"Why haven't they opened fire?"
In their command vans, the North Vietnamese missile crews were trying to track the B-52s on their Spoon Rest acquisition radars by following the jamming strobes, rather than using their Fan Song radars because turning on the Fan Song signal would expose them to attack by anti-radiation missiles from Wild Weasels. But the passive tracking was not working—the jamming was too intense.
As the raid approached, Nguyen Chan, commander of the 78th Battalion, saw "wave after wave of jamming—looking like large blades of a hand fan overlapping and slanted—came together, wiping out the whole spectrum…. It was so bright it hurt the eyes…. [The returns were] twisted and coiled together into a clump like a tangled ball."
Chan had his Fan Song tracking radar in standby, and all that was necessary was to press the Target Transmitter button and in four seconds the radar would be at full power. As the B-52s approached, Chan's search radar remained useless; watching his assigned target approach on the plotting board, he decided to turn on his Fan Song to look for the B-52s. There was considerable risk to this—the longer the Fan Song was on the air, the more likely it was to be attacked—but Chan took the risk and pushed the radar switch, using the range and bearing to the oncoming bombers, as plotted manually on the map, to point the antenna. Soon his fire control officer, Nguyen Van Luyen, was able to break out a single B-52 jamming strobe. Luyen put his crosshairs on the strobe and pushed the transfer button, and the target appeared on the scopes of the three guidance officers. The range guidance officer, Dinh Trong Due, excitedly called out "B-52!" and the three officers adjusted their range, azimuth, and elevation sets so the strobe was steady. Then they gently began to move their control wheels to follow the strobe.
Due continued to shout "It's really a B-52!" and Chan tried to quiet him so the crew would stay calm and concentrated. The jamming prevented the crew from going to the most accurate mode of the Fan Song, automatic track, but finally, at 7:49, Chan gave the order to fire; two buttons were pushed and, with their booster rockets burning brightly, two missiles climbed through the overcast toward their targets. The commander of the Hanoi Air Defense Force, Major General Tran Nhan, recalls that when Chan reported the firing to the 257th's regimental HQ, "sighs of relief could be heard at command headquarters from all levels."
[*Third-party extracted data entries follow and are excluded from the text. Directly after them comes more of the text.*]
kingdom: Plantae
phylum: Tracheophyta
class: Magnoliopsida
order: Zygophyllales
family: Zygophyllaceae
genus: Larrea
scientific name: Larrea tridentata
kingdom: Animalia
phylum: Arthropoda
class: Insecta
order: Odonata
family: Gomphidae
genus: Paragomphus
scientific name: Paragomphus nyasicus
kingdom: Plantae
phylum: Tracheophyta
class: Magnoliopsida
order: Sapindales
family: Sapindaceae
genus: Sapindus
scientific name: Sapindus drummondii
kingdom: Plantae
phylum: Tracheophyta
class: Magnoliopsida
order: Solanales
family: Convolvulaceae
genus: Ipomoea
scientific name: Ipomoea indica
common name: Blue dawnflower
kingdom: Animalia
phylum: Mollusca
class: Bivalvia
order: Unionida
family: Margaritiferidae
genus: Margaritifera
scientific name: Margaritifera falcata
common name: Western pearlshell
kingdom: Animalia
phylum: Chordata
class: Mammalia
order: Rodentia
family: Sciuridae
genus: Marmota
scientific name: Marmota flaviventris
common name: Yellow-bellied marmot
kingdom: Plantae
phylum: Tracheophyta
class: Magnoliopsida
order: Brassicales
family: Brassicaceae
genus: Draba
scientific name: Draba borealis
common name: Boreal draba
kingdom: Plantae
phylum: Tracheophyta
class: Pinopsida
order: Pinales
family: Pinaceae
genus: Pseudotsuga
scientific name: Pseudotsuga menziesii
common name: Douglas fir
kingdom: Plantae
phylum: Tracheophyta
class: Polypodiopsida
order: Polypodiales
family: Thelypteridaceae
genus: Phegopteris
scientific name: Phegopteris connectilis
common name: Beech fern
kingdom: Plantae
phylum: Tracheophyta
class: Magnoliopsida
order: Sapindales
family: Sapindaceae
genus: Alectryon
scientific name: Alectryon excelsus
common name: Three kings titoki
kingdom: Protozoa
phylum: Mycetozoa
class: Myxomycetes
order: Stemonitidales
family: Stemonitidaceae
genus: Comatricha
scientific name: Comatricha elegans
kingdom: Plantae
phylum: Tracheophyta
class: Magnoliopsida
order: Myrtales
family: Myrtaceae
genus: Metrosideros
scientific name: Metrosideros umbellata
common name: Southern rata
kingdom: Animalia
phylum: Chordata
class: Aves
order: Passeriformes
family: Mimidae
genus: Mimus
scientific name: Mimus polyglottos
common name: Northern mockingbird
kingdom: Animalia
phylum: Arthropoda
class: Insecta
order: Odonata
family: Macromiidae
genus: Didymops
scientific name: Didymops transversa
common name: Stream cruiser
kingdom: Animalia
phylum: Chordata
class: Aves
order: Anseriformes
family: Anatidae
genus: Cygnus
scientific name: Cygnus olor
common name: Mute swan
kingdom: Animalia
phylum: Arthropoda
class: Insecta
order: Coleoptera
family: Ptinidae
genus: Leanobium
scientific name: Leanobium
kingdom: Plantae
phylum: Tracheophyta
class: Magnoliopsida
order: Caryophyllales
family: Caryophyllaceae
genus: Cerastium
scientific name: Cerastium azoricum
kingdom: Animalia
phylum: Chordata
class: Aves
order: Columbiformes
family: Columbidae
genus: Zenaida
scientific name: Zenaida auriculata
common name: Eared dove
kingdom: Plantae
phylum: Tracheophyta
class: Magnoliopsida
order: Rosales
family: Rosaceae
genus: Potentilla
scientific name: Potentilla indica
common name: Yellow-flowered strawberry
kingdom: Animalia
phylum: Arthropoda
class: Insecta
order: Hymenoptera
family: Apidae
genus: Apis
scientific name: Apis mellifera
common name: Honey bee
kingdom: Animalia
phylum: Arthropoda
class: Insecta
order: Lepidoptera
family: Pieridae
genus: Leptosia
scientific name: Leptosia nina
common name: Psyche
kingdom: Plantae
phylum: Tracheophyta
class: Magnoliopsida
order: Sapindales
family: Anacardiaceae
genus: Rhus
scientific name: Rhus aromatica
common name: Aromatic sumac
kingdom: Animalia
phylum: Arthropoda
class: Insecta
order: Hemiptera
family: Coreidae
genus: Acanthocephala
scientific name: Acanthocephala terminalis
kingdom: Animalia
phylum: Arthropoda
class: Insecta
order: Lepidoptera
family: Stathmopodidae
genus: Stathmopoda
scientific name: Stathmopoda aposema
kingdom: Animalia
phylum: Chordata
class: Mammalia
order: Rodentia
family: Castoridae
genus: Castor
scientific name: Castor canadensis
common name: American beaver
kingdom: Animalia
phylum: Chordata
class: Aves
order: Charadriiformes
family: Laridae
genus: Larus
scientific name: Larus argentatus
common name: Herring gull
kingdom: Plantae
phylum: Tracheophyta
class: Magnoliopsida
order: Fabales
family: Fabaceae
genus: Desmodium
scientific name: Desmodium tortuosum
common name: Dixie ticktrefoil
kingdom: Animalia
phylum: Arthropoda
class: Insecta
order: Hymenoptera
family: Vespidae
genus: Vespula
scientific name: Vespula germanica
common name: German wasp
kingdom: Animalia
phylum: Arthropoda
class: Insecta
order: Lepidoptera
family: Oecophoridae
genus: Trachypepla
One former North Vietnamese officer explained this phenomenon to me. "Firing back gives one a sense of power, a sense that one is fighting back and is not a passive victim," he said. "We gave everyone a gun and encouraged them to fire at American aircraft, no matter how far away. The people had to feel they were fighting back. We especially wanted the children in the air raid shelter to see their parents at the shelter entrance firing at the enemy."
A few miles north of Hanoi, Nguyen Thang, commander of the 59th Missile Battalion, was having a frustrating evening. The battalion had fired four missiles but all had missed, and dirt and gravel had showered down on the roof of the van from nearby bomb explosions. Now Thang was watching the raid approach both on his Spoon Rest radar scope and the plotting board next to the scope when he heard the call from the 261st's regimental headquarters alerting him to a target—T671—at an altitude of 10,000 meters.
Thang called to the fire control officer, Duong Van Thuan: "Target azimuth 350, distance 30 kilometers, altitude 10,000 meters, grouped."
Thuan manually turned the antenna to an azimuth of 350 degrees, then pushed the Target Transmitter buttons, and four seconds later the Fan Song radar was fully active. He saw heavy jamming on the scope, indicating a cell of three B-52s. He called back to Thang: "Target detected, azimuth 352, unknown range, altitude 10,000 meters, group, hostile."
Thang looked over at the fire control officer's radar scope, then back to his own, then at the plotting board, and ordered Thuan to prepare to fire two missiles. Although only azimuth and elevation were known, the third point—range—was easy to calculate. B-52s always flew between 30,000 and 38,000 feet. Finding range was simply a matter of elementary geometry: of using a side (altitude) and two known angles of a right triangle—90 degrees and the angle of the Fan Song's vertical beam—to calculate its hypotenuse.